= What you have to do =
Without skipping or changing anything, print all the entries.
[Data supplied Boundary: Start]
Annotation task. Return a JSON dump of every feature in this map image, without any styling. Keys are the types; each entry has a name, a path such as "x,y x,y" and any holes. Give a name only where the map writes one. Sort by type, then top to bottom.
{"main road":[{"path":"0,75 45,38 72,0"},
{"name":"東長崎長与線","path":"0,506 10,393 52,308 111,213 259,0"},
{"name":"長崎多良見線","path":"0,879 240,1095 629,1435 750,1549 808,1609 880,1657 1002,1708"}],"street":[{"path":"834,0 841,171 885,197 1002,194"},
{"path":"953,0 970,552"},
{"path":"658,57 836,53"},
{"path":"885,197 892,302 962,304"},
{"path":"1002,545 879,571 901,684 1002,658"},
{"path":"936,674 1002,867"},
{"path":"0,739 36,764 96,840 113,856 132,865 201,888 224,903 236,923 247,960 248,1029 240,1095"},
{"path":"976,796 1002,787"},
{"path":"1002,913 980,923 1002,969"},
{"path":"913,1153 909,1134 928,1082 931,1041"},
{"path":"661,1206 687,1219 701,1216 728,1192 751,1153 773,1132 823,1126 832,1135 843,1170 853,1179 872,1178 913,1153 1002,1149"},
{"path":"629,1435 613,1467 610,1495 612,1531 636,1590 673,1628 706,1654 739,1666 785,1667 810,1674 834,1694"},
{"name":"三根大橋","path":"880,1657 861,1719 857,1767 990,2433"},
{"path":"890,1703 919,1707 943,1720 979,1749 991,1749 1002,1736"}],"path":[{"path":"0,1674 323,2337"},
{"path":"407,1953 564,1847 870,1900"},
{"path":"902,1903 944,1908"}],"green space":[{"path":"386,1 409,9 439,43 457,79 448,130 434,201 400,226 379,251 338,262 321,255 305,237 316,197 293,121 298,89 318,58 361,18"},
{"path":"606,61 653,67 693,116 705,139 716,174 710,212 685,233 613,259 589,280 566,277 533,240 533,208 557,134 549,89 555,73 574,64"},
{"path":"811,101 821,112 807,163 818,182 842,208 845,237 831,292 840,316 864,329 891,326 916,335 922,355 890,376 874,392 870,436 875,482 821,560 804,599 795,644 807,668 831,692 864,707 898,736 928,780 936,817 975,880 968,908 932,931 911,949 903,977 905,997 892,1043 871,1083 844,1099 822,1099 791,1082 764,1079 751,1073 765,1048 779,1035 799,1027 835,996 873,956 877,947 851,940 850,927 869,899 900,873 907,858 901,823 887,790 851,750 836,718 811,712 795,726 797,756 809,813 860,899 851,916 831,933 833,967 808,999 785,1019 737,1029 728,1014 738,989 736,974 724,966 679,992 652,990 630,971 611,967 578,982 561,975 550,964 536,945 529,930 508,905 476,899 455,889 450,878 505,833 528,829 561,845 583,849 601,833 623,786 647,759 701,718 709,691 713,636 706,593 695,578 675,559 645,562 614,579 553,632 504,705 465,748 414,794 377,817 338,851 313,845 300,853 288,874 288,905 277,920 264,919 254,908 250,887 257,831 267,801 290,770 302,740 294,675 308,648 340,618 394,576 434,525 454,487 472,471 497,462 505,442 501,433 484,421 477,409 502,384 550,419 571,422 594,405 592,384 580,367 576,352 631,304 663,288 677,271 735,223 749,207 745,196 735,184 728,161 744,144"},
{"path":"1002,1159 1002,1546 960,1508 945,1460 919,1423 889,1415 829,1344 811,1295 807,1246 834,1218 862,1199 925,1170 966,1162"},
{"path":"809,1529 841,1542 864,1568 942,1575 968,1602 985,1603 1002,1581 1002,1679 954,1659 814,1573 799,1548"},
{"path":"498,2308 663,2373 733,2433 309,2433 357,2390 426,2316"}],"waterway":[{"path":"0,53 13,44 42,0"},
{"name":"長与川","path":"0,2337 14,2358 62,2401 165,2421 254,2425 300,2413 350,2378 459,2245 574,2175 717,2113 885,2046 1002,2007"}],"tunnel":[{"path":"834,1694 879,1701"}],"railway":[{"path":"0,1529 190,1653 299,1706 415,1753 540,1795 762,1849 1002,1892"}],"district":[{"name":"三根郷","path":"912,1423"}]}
[Data supplied Boundary: End]
= Solution to this problem =
Annotation task. Return a JSON dump of every feature in this map image, without any styling. Keys are the types; each entry has a name, a path such as "x,y x,y" and any holes. Give a name only where the map writes one. Sort by type, then top to bottom.
{"main road":[{"path":"0,75 45,38 72,0"},
{"name":"東長崎長与線","path":"0,506 10,393 52,308 111,213 259,0"},
{"name":"長崎多良見線","path":"0,879 240,1095 629,1435 750,1549 808,1609 880,1657 1002,1708"}],"street":[{"path":"834,0 841,171 885,197 1002,194"},
{"path":"953,0 970,552"},
{"path":"658,57 836,53"},
{"path":"885,197 892,302 962,304"},
{"path":"1002,545 879,571 901,684 1002,658"},
{"path":"936,674 1002,867"},
{"path":"0,739 36,764 96,840 113,856 132,865 201,888 224,903 236,923 247,960 248,1029 240,1095"},
{"path":"976,796 1002,787"},
{"path":"1002,913 980,923 1002,969"},
{"path":"913,1153 909,1134 928,1082 931,1041"},
{"path":"661,1206 687,1219 701,1216 728,1192 751,1153 773,1132 823,1126 832,1135 843,1170 853,1179 872,1178 913,1153 1002,1149"},
{"path":"629,1435 613,1467 610,1495 612,1531 636,1590 673,1628 706,1654 739,1666 785,1667 810,1674 834,1694"},
{"name":"三根大橋","path":"880,1657 861,1719 857,1767 990,2433"},
{"path":"890,1703 919,1707 943,1720 979,1749 991,1749 1002,1736"}],"path":[{"path":"0,1674 323,2337"},
{"path":"407,1953 564,1847 870,1900"},
{"path":"902,1903 944,1908"}],"green space":[{"path":"386,1 409,9 439,43 457,79 448,130 434,201 400,226 379,251 338,262 321,255 305,237 316,197 293,121 298,89 318,58 361,18"},
{"path":"606,61 653,67 693,116 705,139 716,174 710,212 685,233 613,259 589,280 566,277 533,240 533,208 557,134 549,89 555,73 574,64"},
{"path":"811,101 821,112 807,163 818,182 842,208 845,237 831,292 840,316 864,329 891,326 916,335 922,355 890,376 874,392 870,436 875,482 821,560 804,599 795,644 807,668 831,692 864,707 898,736 928,780 936,817 975,880 968,908 932,931 911,949 903,977 905,997 892,1043 871,1083 844,1099 822,1099 791,1082 764,1079 751,1073 765,1048 779,1035 799,1027 835,996 873,956 877,947 851,940 850,927 869,899 900,873 907,858 901,823 887,790 851,750 836,718 811,712 795,726 797,756 809,813 860,899 851,916 831,933 833,967 808,999 785,1019 737,1029 728,1014 738,989 736,974 724,966 679,992 652,990 630,971 611,967 578,982 561,975 550,964 536,945 529,930 508,905 476,899 455,889 450,878 505,833 528,829 561,845 583,849 601,833 623,786 647,759 701,718 709,691 713,636 706,593 695,578 675,559 645,562 614,579 553,632 504,705 465,748 414,794 377,817 338,851 313,845 300,853 288,874 288,905 277,920 264,919 254,908 250,887 257,831 267,801 290,770 302,740 294,675 308,648 340,618 394,576 434,525 454,487 472,471 497,462 505,442 501,433 484,421 477,409 502,384 550,419 571,422 594,405 592,384 580,367 576,352 631,304 663,288 677,271 735,223 749,207 745,196 735,184 728,161 744,144"},
{"path":"1002,1159 1002,1546 960,1508 945,1460 919,1423 889,1415 829,1344 811,1295 807,1246 834,1218 862,1199 925,1170 966,1162"},
{"path":"809,1529 841,1542 864,1568 942,1575 968,1602 985,1603 1002,1581 1002,1679 954,1659 814,1573 799,1548"},
{"path":"498,2308 663,2373 733,2433 309,2433 357,2390 426,2316"}],"waterway":[{"path":"0,53 13,44 42,0"},
{"name":"長与川","path":"0,2337 14,2358 62,2401 165,2421 254,2425 300,2413 350,2378 459,2245 574,2175 717,2113 885,2046 1002,2007"}],"tunnel":[{"path":"834,1694 879,1701"}],"railway":[{"path":"0,1529 190,1653 299,1706 415,1753 540,1795 762,1849 1002,1892"}],"district":[{"name":"三根郷","path":"912,1423"}]}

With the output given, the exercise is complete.